O Reino de Angola reservou 40 milhões de dólares para a modernização da Rádio Nacional de Angola (RNA), permitindo que a actual cobertura de 52,77% atinja os 95, de acordo com um anúncio ontem em Luanda, o presidente do agente administrativo da Companhia.
Pedro Afonso Cabral salientou, em entrevista especial ao Jornal de Angola, que no 47º aniversário da RNA, que se realiza hoje, com a implementação do programa, é possível melhorar a propagação do vírus. na região. com grande aglomeração de pessoas.
A marca de US$ 40 milhões, explicou ele, marca o início de uma era de desenvolvimento de RNA, que "poderia incluir, em seus estágios iniciais, cinco estados do país".
Estes fundos vão permitir à empresa desenvolver o seu próprio equipamento, tendo uma rádio mundial que pode satisfazer as opiniões de todos, disse o presidente do conselho de administração. "A empresa está crescendo por meio do desenvolvimento e a meta é ser ouvida em nível nacional", afirma.
Pedro Cabral lembra que nesta fase, a equipa da RNA não conseguiria cobrir todo o território nacional, devido à dimensão do país e aos recursos limitados da empresa. "Não pode haver uma antena com cobertura nacional.
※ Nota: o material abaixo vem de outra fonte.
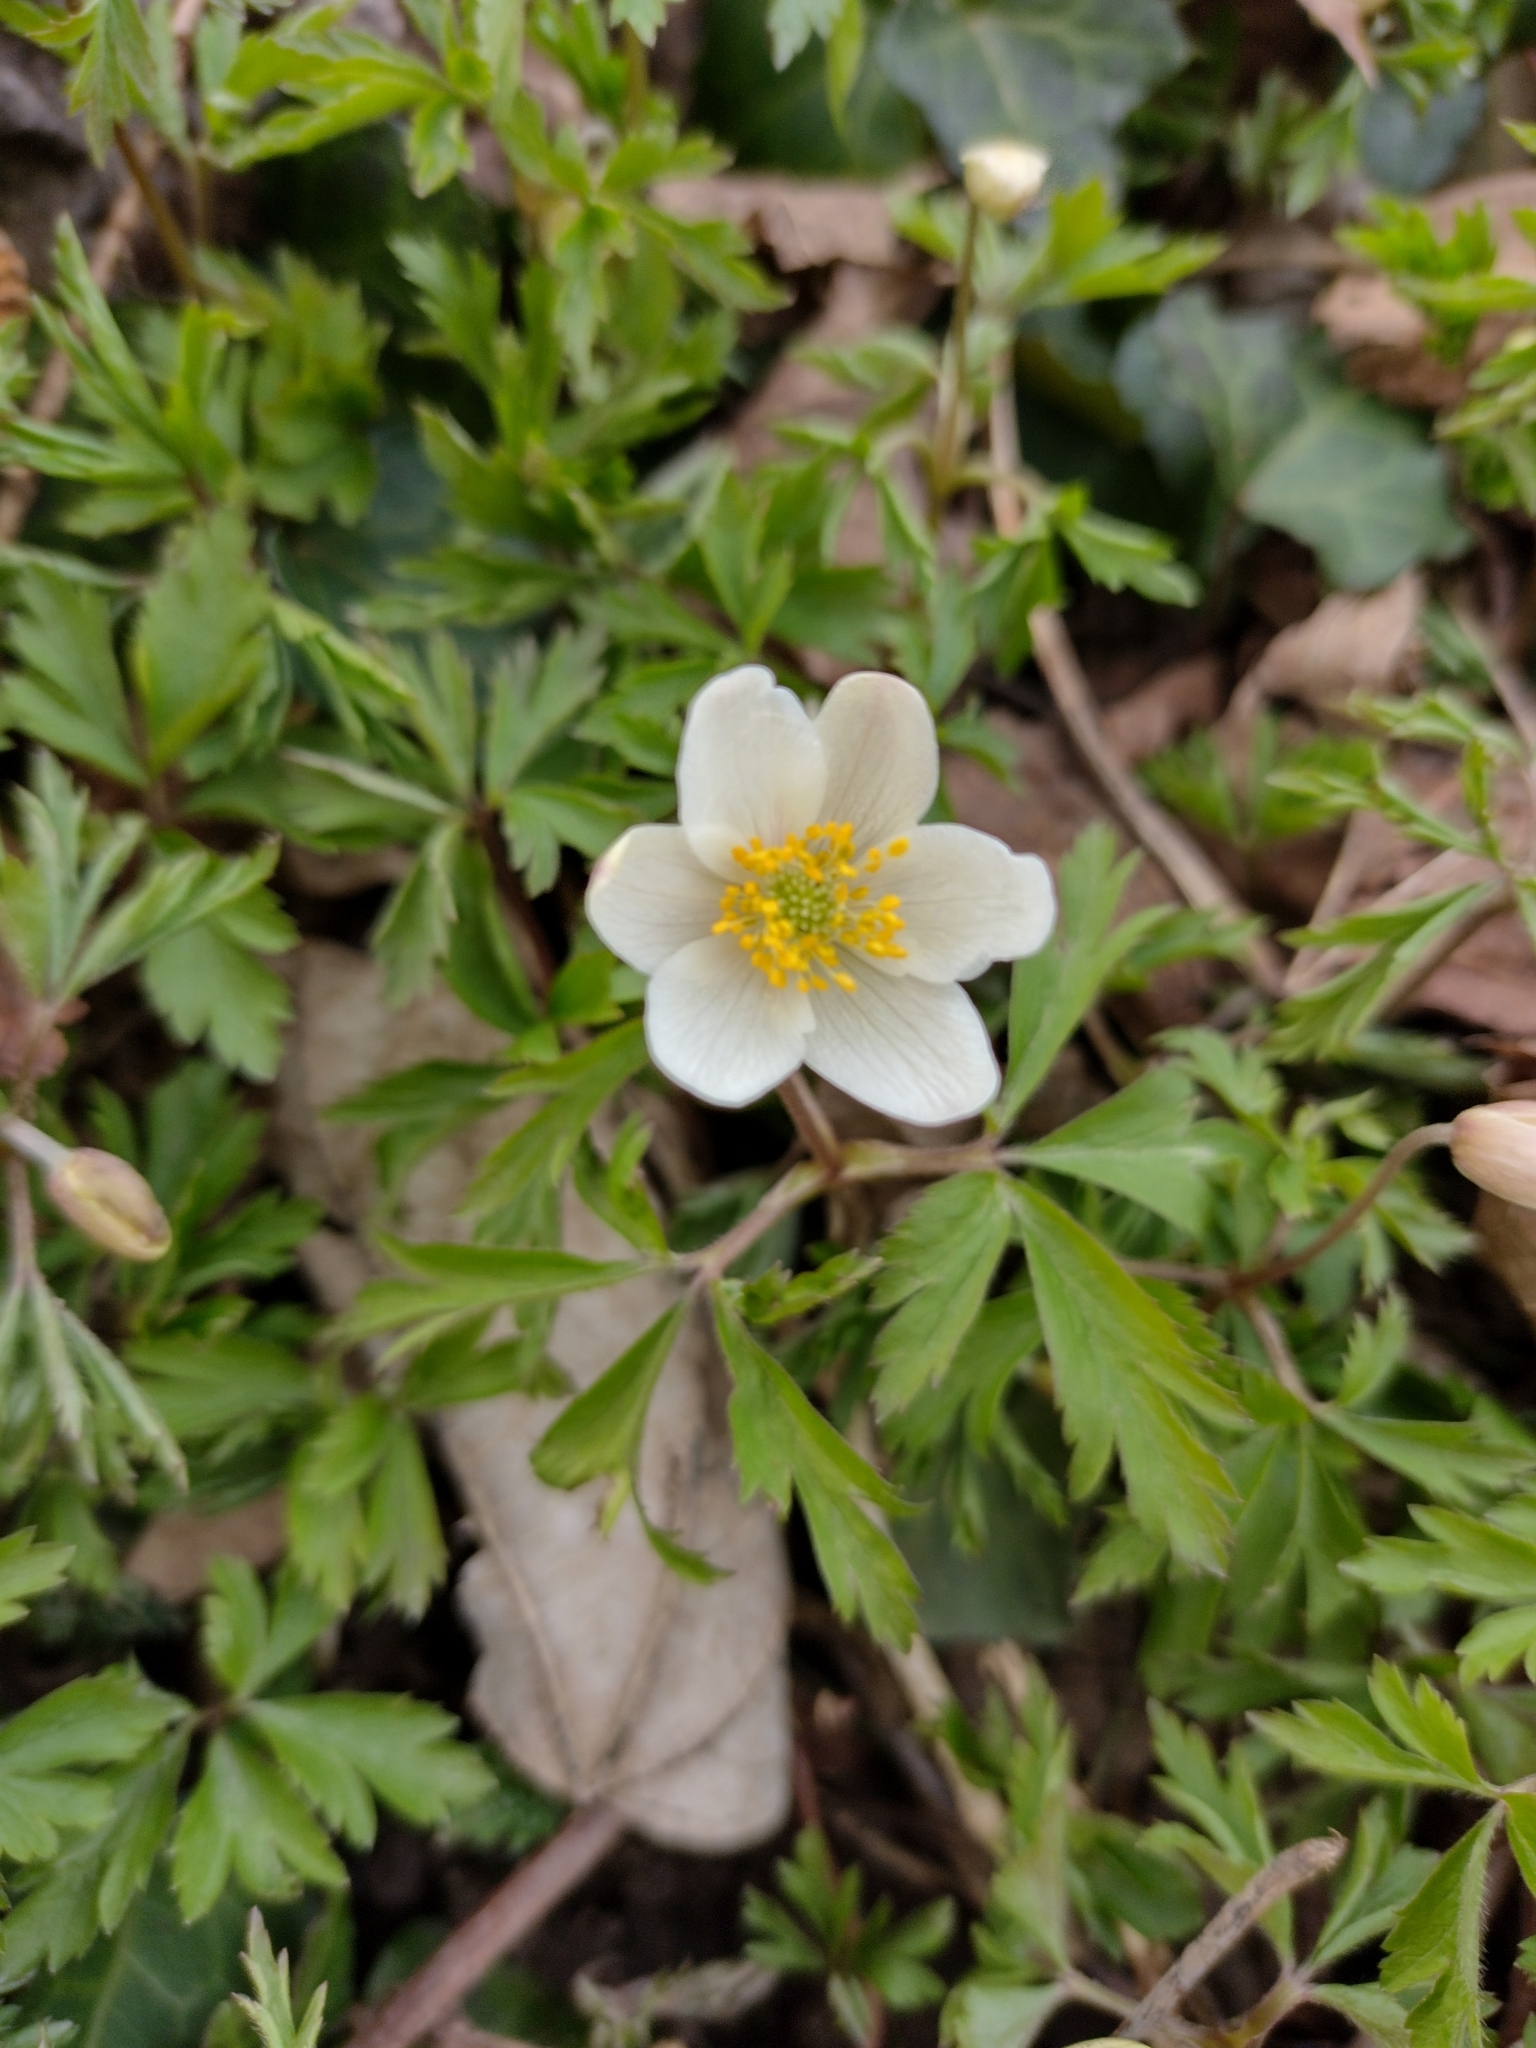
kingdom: Plantae
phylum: Tracheophyta
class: Magnoliopsida
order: Ranunculales
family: Ranunculaceae
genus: Anemone
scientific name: Anemone nemorosa
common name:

Esperamos atenuar o problema com o dinheiro que temos", disse, acrescentando que a Rádio Nacional não recebe apoios ao investimento há mais de oito anos.
Quanto à perda de determinados sistemas de referência, de caráter didático, o PCA da RNA explica que o jornalismo é poderoso e em nenhum momento retira a carga didática dos programas. “Temos programas diários com temas didáticos”, acrescentando que ao nível dos colaboradores, a empresa conta com um total de 1.795 colaboradores em todo o país.
"Somos 100% financiados pelo Governo e 98% desse dinheiro é usado para pagar via folha de pagamento. Os outros dois por cento são para economizar e assim por diante", esclareceu.
Companhia
O grupo RNA, salienta, tem cinco rádios nacionais, entre as quais Canal A, Ngola Yetu, Rádio Cinco, Online e Cultura, a última a despontar como estação nacional. "A empresa possui 18 estações de rádio provinciais, sete cidades administradas centralmente, três estações de rádio regionais, 29 centros de produção e 80 repetidores espalhados por todo o país".
Quanto ao transmissor, que é o sinal de distribuição, temos 132. Explicou ainda: "Só o Cinco tem 43 transmissores, Ngola Yeto 20 e as estações provinciais têm 46", e acrescentou na área da engenharia, técnica e tecnologia, a RNA ganhou muitas vitórias. melhoria do sinal e cobertura em todo o país.
Pedro Cabral diz que com o desenvolvimento do sistema de transmissão, a sua experiência foi bem sucedida em Cabinda, eles têm a capacidade de aumentar a difusão da transmissão. "Em Cabinda, com este serviço, o sinal chega aos países vizinhos."
Embora satisfeito com o progresso, o RNA PCA lembra que há lugares na água onde os sinais de rádio não chegam. "As apostas têm sido usadas para transmissão. Temos um caso no município do Alto Zambeze, o maior município do país, onde a transmissão do sinal não é ubíqua."
Acrescentou que o conselho de administração da empresa está a trabalhar para resolver problemas em outras cidades autónomas, como o Alto Zambeze, no Moxico.
"A empresa tem tentado se adaptar, já que alguns funcionários estão prestes a se aposentar, para focar nos jovens, principalmente aqueles com muita experiência. Já discutimos com os aposentados, para que eles possam gastar dinheiro em um período de três a seis meses de informação para novos jornalistas, como forma de garantir a continuidade”, acrescentou.
Pedro Cabral garante que a nova vaga de jornalistas corresponde às expectativas, com o apoio de veteranos reformados.